◆ What you should do ◆
Every line of the material below in which "Unidos" shows up is to be located and copied.

[Opening The records section]

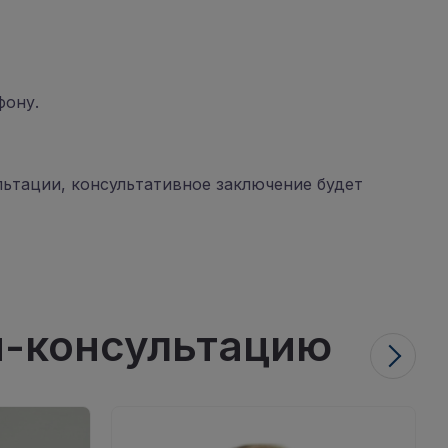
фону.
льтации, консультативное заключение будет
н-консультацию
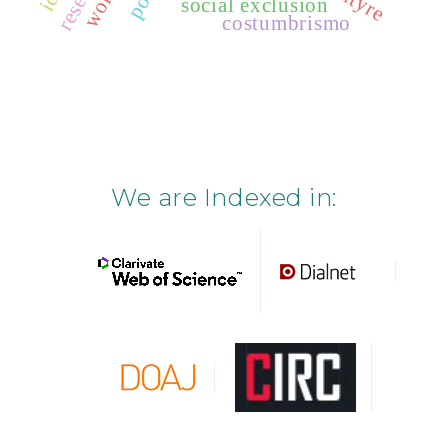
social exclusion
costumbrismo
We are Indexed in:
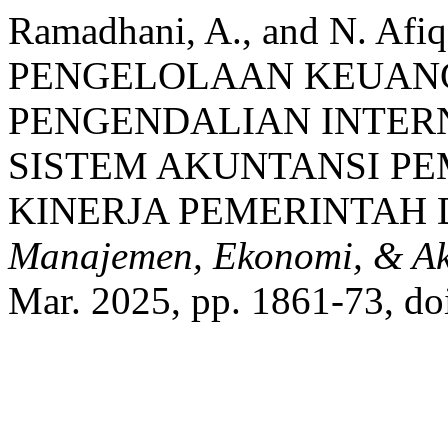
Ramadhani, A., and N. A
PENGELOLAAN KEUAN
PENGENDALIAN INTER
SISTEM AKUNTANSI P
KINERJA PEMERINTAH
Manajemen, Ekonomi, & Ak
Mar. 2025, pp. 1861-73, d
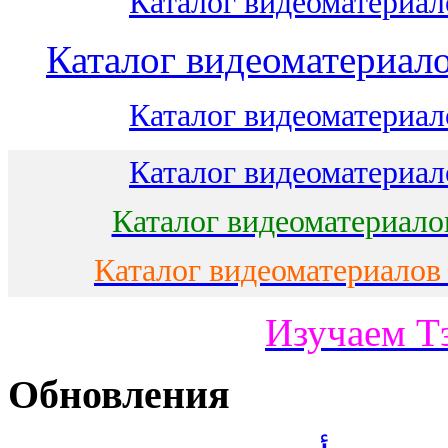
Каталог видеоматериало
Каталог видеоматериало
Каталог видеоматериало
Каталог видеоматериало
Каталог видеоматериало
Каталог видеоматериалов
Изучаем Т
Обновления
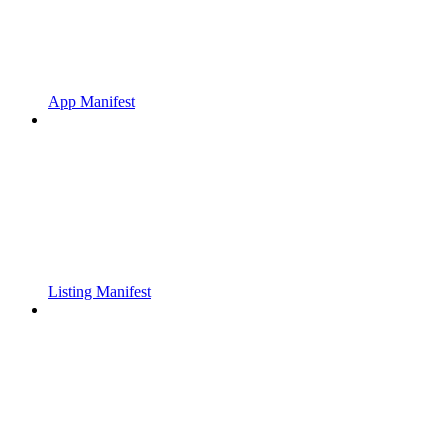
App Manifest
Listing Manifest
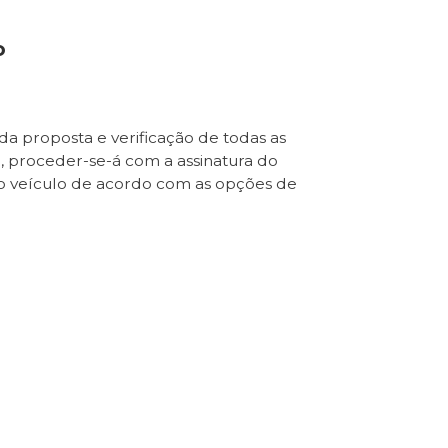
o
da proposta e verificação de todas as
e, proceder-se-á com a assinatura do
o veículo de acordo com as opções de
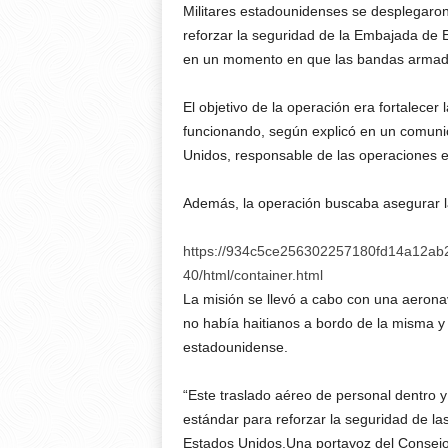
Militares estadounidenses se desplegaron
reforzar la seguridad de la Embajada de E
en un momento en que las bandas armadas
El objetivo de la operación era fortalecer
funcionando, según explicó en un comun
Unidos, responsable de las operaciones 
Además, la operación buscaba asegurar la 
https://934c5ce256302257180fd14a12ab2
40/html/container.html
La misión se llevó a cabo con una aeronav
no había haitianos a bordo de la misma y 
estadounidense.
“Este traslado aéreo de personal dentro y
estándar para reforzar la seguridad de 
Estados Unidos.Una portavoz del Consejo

[Closing The records section]
[Opening The records section]

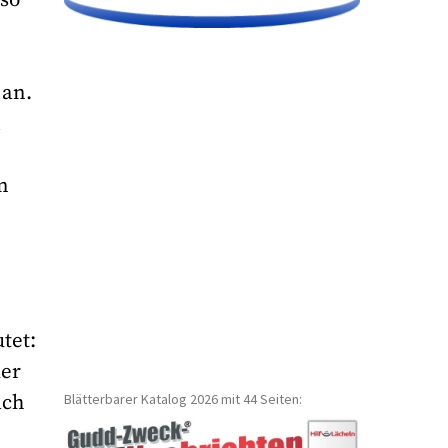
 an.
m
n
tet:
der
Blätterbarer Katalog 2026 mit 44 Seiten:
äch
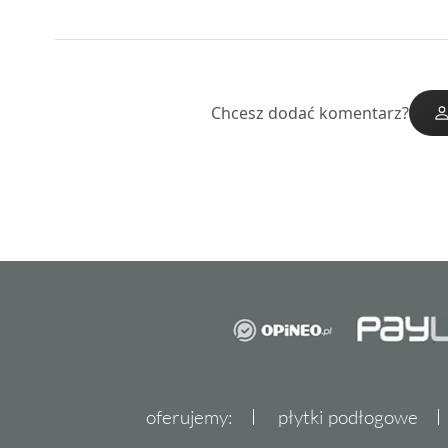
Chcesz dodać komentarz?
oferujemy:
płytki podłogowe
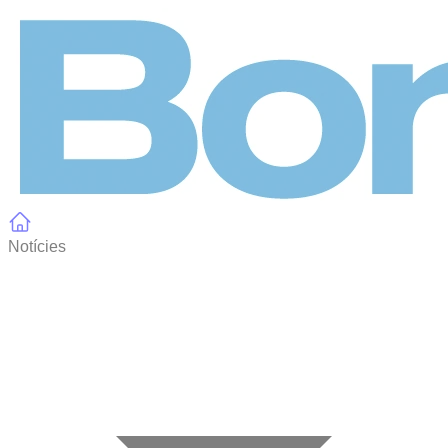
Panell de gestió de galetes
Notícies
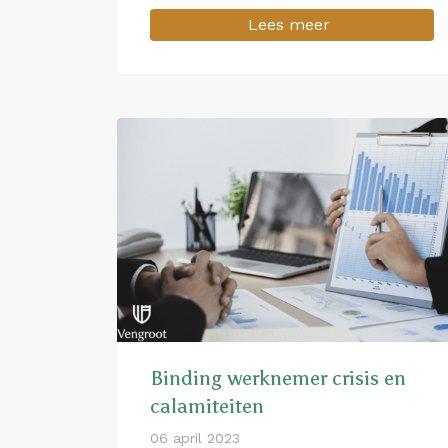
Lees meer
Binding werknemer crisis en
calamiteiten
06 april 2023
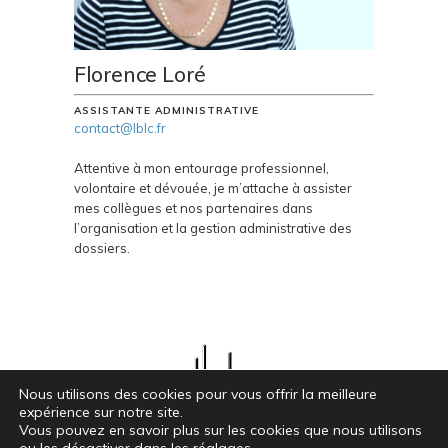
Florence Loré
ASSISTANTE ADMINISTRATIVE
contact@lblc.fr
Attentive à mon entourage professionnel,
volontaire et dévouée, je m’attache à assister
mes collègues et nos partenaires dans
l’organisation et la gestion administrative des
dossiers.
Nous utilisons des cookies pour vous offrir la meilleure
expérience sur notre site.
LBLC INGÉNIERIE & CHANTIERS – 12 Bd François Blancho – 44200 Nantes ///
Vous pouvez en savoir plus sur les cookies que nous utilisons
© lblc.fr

[Closing The records section]

◆ Answer box ◆
Unidos, responsable de las operaciones 
Estados Unidos.Una portavoz del Consejo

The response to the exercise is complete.